_TEXT SHOWN_
————

Moreover, UNDP also organized and hosted an international conference in Skopje that brought together representatives from twenty countries, including members from national institutions, city officials, academia, policy makers, civil society, and the private sector for a focused discussion on how we can enhance the resilience of our cities to tackle challenges like: earthquake preparedness, the impact of climate change in urban settings and making our cities and communities smarter, mode future-ready, greener and humane.
Our team also tried to provoke an internal UNDP discussion on the topic. We wrote two blogposts, one on the nexus of human security – solidarity – and the example of women solidarity in the aftermath of crisis: and the other on the needed solidarity for tackle the development challenges of the day.
INFORMAL PARTNERSHIP FOR SOLIDARITY
At the beginning of 2023 UNDP commenced a process of creating an informal partnership with different societal actors in North Macedonia, a loose network of enthusiastic organizations and institutions that we believed would be interested to share ideas, organize activities and processes jointly to both memorialize the 60th anniversary of the Skopje earthquake, but also to continue the conversation about the role solidarity plays in the development processes today, and how we can tap into the principle to accelerate the development of our communities, and achieve the Agenda 2030.
The informal group consists of more than thirty representatives from national and city institutions, museums, embassies and international organizations, civil society organizations and members from the academic community have regular monthly meetings to share ideas, inform members of their activities, as well as develop new processes together, either linked to the memorialization of the Skopje earthquake, or adjacent to the broader theme of solidarity in development work. Today we are happy to report that organizations that are a part of our loose network have organized activities ranging from: search and rescue demos; lectures and exhibitions; scientific conferences; publications; training programs on disaster readiness and response; rapid assessments and studies all adjacent and reinforcing this common theme of solidarity in development work.
What we are now hoping to do next with our informal group of partners is look beyond the memorialization activities for the 60th anniversary of the Skopje earthquake [#Skopje60 processes] and strengthen existing as well as design and implement new processes that are informed by the principle of solidarity but have the goal to accelerate development processes and the achievement of the Agenda 2030. We are confident that there is a renewed role that solidarity can play in the development of our communities, and we would like to tap and explore that potential to help us reach our aspirations reflected in the Sustainable Development Goals.

————

_DATA SHOWN_
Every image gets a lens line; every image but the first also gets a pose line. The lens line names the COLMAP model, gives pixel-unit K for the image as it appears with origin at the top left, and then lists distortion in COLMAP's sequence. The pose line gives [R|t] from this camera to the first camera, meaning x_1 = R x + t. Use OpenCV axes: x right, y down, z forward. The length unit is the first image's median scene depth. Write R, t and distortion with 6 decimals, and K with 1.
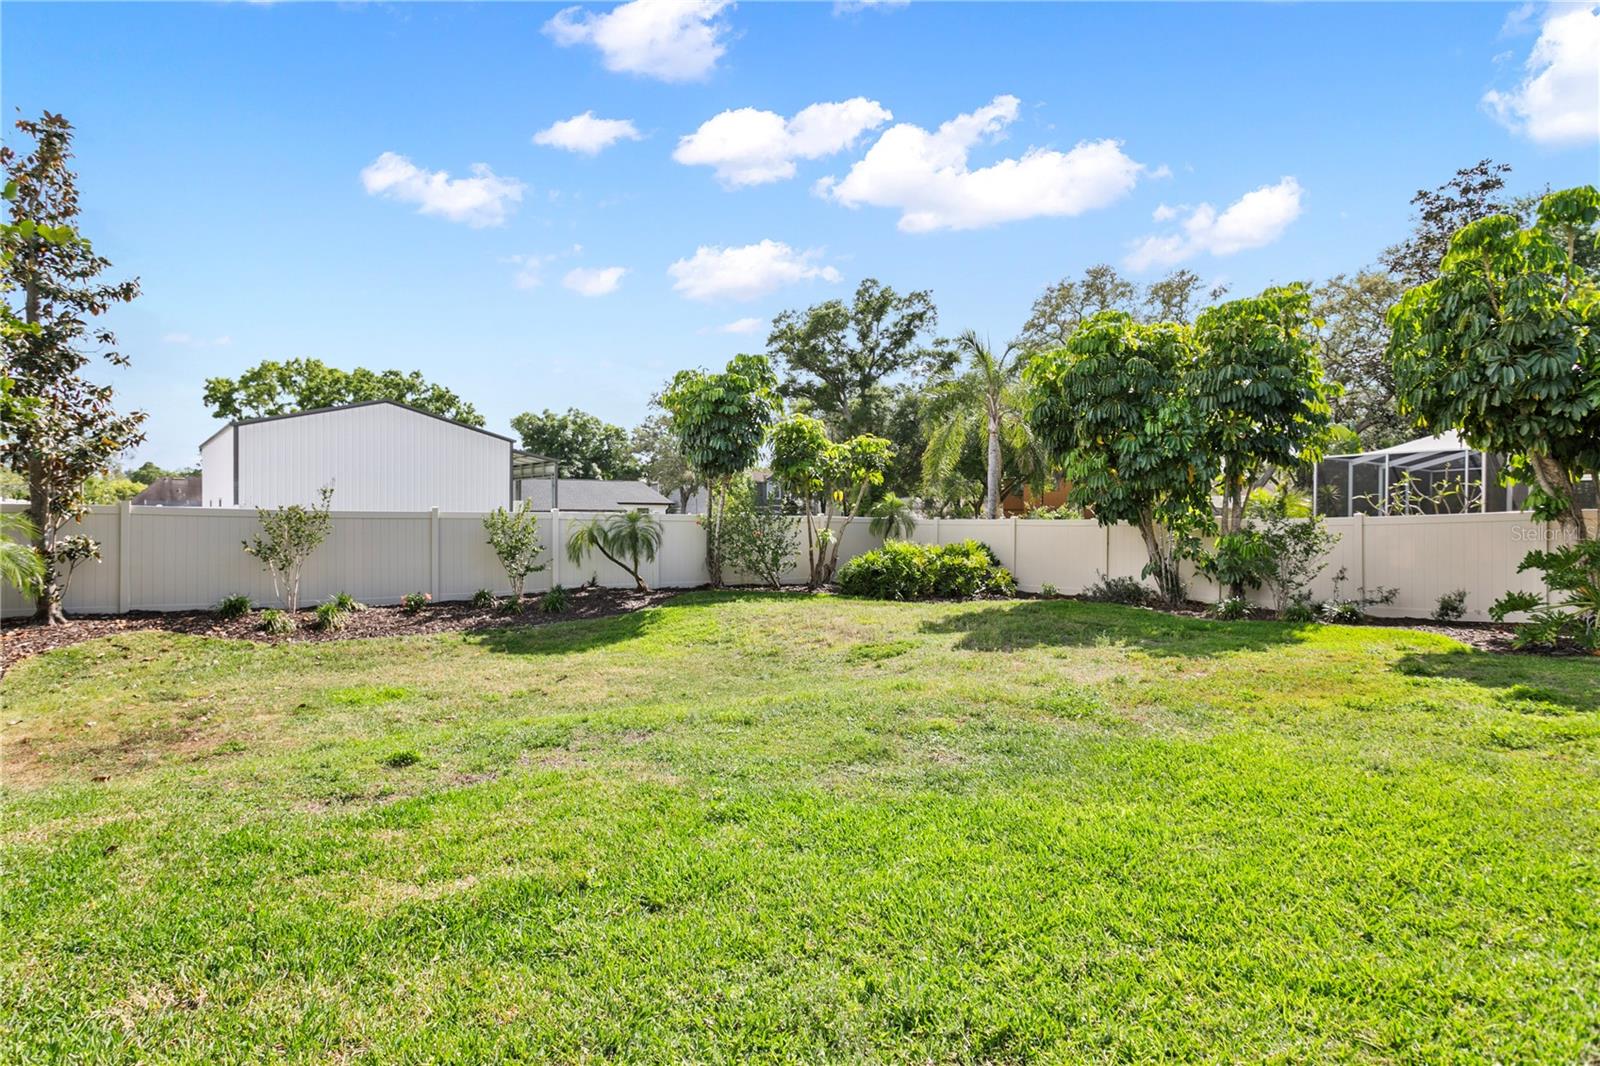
lens RADIAL K [[875.8, 0, 800.0], [0, 875.8, 533.0], [0, 0, 1]] dist [-0.002497, 0.000781]
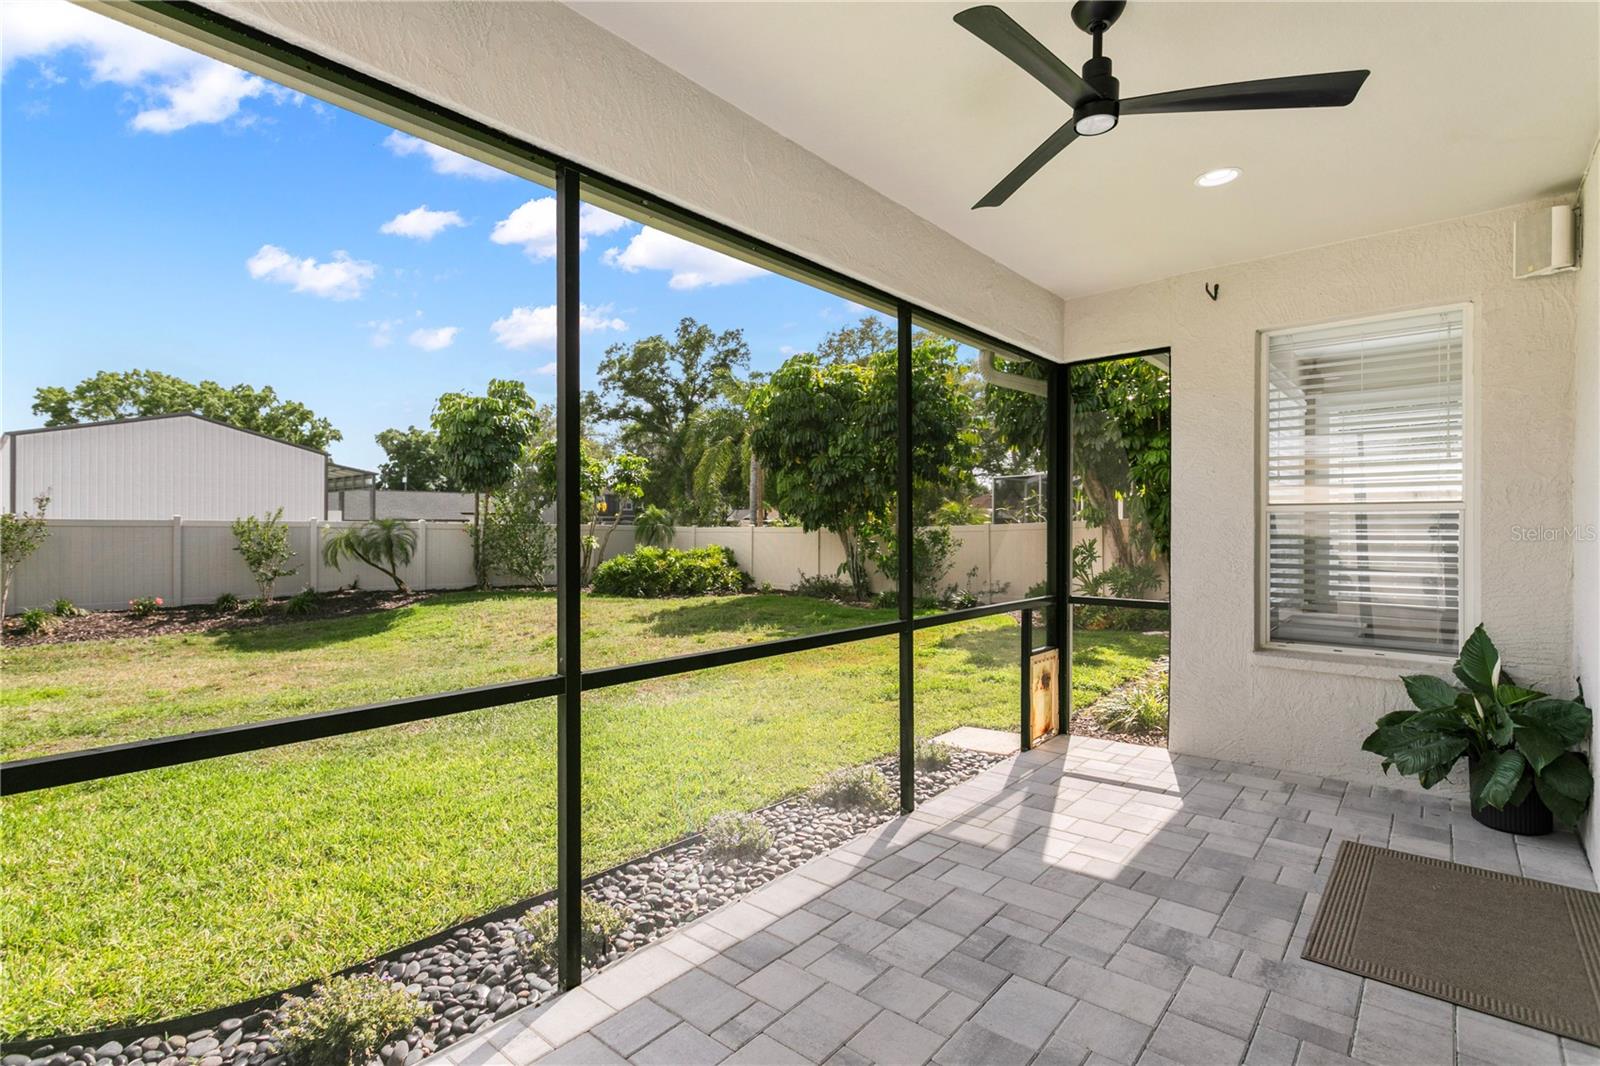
lens RADIAL K [[767.0, 0, 800.0], [0, 767.0, 533.0], [0, 0, 1]] dist [0.003388, 0.000589]
pose [[0.986026, -0.001962, 0.166579, 0.145466], [0.003570, 0.999950, -0.009354, 0.002102], [-0.166552, 0.009818, 0.985984, -0.030721]]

————

_TASKS TO COMPLETE_
1. From the text on UNDP and solidarity, give again the passage between "INFORMAL PARTNERSHIP FOR" and "achieve the Agenda 2030.", inclusive.
2. Answer these questions from the text on UNDP and solidarity:
(a) How many countries sent representatives to the international conference UNDP hosted in Skopje?
(b) When did UNDP start creating the informal partnership with societal actors in North Macedonia?
(c) How often does the informal group hold its regular meetings?

_ANSWERS BY ITEM_
1.
INFORMAL PARTNERSHIP FOR SOLIDARITY
At the beginning of 2023 UNDP commenced a process of creating an informal partnership with different societal actors in North Macedonia, a loose network of enthusiastic organizations and institutions that we believed would be interested to share ideas, organize activities and processes jointly to both memorialize the 60th anniversary of the Skopje earthquake, but also to continue the conversation about the role solidarity plays in the development processes today, and how we can tap into the principle to accelerate the development of our communities, and achieve the Agenda 2030.

2.
(a) Twenty countries.
(b) At the beginning of 2023.
(c) Monthly.